◆ EXERCISE TEXT ◆
Documentation/Upgrade/rook-upgrade.md
This guide will walk through the steps to upgrade the software in a Rook cluster from one version to the next. This guide focuses on updating the Rook version for the management layer, while the Ceph upgrade guide focuses on updating the data layer.
Upgrades for both the operator and for Ceph are entirely automated except where Rook's permissions need to be explicitly updated by an admin or when incompatibilities need to be addressed manually due to customizations.
We welcome feedback and opening issues!
This guide is for upgrading from Rook v1.19.x to Rook v1.20.x.
Please refer to the upgrade guides from previous releases for supported upgrade paths. Rook upgrades are only supported between official releases.
For a guide to upgrade previous versions of Rook, please refer to the version of documentation for those releases.
!!! important Rook releases from master are expressly unsupported. It is strongly recommended to use official releases of Rook. Unreleased versions from the master branch are subject to changes and incompatibilities that will not be supported in the official releases. Builds from the master branch can have functionality changed or removed at any time without compatibility support and without prior notice.
CSI drivers are admin-managed via the ceph-csi-operator. Rook no longer deploys CSI
drivers. Existing CSI settings that were configured through the rook-ceph-operator-config
ConfigMap must be migrated to the ceph-csi-operator resources. The following sections will guide
you through this conversion.
The minimum supported Kubernetes version is v1.31.
With this upgrade guide, there are a few notes to consider:
Unless otherwise noted due to extenuating requirements, upgrades from one patch release of Rook to another are as simple as updating the common resources and the image of the Rook operator. For example, when Rook v1.20.1 is released, the process of updating from v1.20.0 is as simple as running the following:
git clone --single-branch --depth=1 --branch v1.20.1 https://github.com/rook/rook.git
cd rook/deploy/examples
If the Rook Operator or CephCluster are deployed into a different namespace than
rook-ceph, see the Update common resources and CRDs
section for instructions on how to change the default namespaces in common.yaml.
Then, apply the latest changes from v1.20, update CSI operator resources, and update the Rook Operator image.

◆ Collected data ◆
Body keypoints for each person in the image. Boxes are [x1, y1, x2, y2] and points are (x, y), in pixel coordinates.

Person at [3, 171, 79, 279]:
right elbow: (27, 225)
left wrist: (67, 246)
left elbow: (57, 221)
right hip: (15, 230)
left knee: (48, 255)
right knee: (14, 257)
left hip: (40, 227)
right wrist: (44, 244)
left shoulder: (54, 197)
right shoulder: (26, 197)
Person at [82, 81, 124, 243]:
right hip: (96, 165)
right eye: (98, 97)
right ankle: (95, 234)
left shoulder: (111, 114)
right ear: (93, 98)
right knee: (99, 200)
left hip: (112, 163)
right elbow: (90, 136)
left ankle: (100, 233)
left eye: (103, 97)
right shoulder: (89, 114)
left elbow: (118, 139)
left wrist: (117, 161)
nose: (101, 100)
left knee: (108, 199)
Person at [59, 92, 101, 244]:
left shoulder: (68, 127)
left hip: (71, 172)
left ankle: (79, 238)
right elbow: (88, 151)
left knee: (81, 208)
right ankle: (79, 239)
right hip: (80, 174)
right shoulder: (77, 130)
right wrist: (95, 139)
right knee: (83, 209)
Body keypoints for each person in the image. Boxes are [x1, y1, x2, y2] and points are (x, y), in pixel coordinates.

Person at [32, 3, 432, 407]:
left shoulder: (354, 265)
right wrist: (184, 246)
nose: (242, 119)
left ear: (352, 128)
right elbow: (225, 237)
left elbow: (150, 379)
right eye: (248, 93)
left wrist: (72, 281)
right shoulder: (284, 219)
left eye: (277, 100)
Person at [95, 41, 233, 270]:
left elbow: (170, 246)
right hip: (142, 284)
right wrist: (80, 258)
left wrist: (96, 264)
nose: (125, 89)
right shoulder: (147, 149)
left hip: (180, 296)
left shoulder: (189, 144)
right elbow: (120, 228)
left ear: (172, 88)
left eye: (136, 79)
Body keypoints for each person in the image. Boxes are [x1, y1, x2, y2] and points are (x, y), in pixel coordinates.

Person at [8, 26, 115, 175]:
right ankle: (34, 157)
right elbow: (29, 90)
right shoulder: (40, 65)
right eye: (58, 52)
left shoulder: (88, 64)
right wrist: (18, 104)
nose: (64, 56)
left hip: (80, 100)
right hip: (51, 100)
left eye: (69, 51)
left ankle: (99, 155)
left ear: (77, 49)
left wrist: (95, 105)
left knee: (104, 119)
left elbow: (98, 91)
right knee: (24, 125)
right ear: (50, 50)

◆ PARTS OF THE EXERCISE ◆
1. Translate this sentence from the Rook upgrade guide into Spanish: "The minimum supported Kubernetes version is v1.31."
2. Write the next part of the Rook upgrade guide, picking up after its final sentence.

◆ ANSWER SET ◆
1. La versión mínima compatible de Kubernetes es la v1.31.

2.
kubectl apply -f common.yaml -f crds.yaml -f csi-operator.yaml
kubectl -n rook-ceph set image deploy/rook-ceph-operator rook-ceph-operator=rook/ceph:v1.20.1
A good practice is to update Rook common resources from the example manifests before any update. The common resources and CRDs might not be updated with every release, but Kubernetes will only apply updates to the ones that changed.
Also update optional resources like Prometheus monitoring noted more fully in the upgrade section below.
If Rook is installed via the Helm chart, Helm will handle some details of the upgrade itself. The upgrade steps in this guide will clarify what Helm handles automatically.
!!! important Before upgrading to v1.20, ensure the cluster is already on at least v1.19.5. There was a critical update in v1.19.5 that will enable the helm upgrades to v1.20.
Upgrade charts in this order:
rook-cephceph-csi-drivers (new requirement in v1.20)rook-ceph-cluster!!! note Be sure to update to a supported Helm version
rook-ceph ChartThe rook-ceph helm chart upgrade performs the Rook operator and ceph-csi-operator subchart
upgrades.
To apply custom configuration to the ceph-csi-operator subchart, see the
ceph-csi-operator configuration reference. Settings for the subchart need to be included in the
ceph-csi-operator section of values.yaml when creating or updating the rook-ceph chart.
See the default settings applied by Rook in values.yaml.
ceph-csi-drivers ChartInstall or upgrade the ceph-csi-drivers chart,
to configure the CSI driver.
!!! important
In previous releases, CSI settings were customized in the rook-ceph chart. Now, settings
must be customized in the CSI Drivers Chart config.
rook-ceph-cluster ChartThe rook-ceph-cluster helm chart upgrade performs a Ceph upgrade if the Ceph image is updated.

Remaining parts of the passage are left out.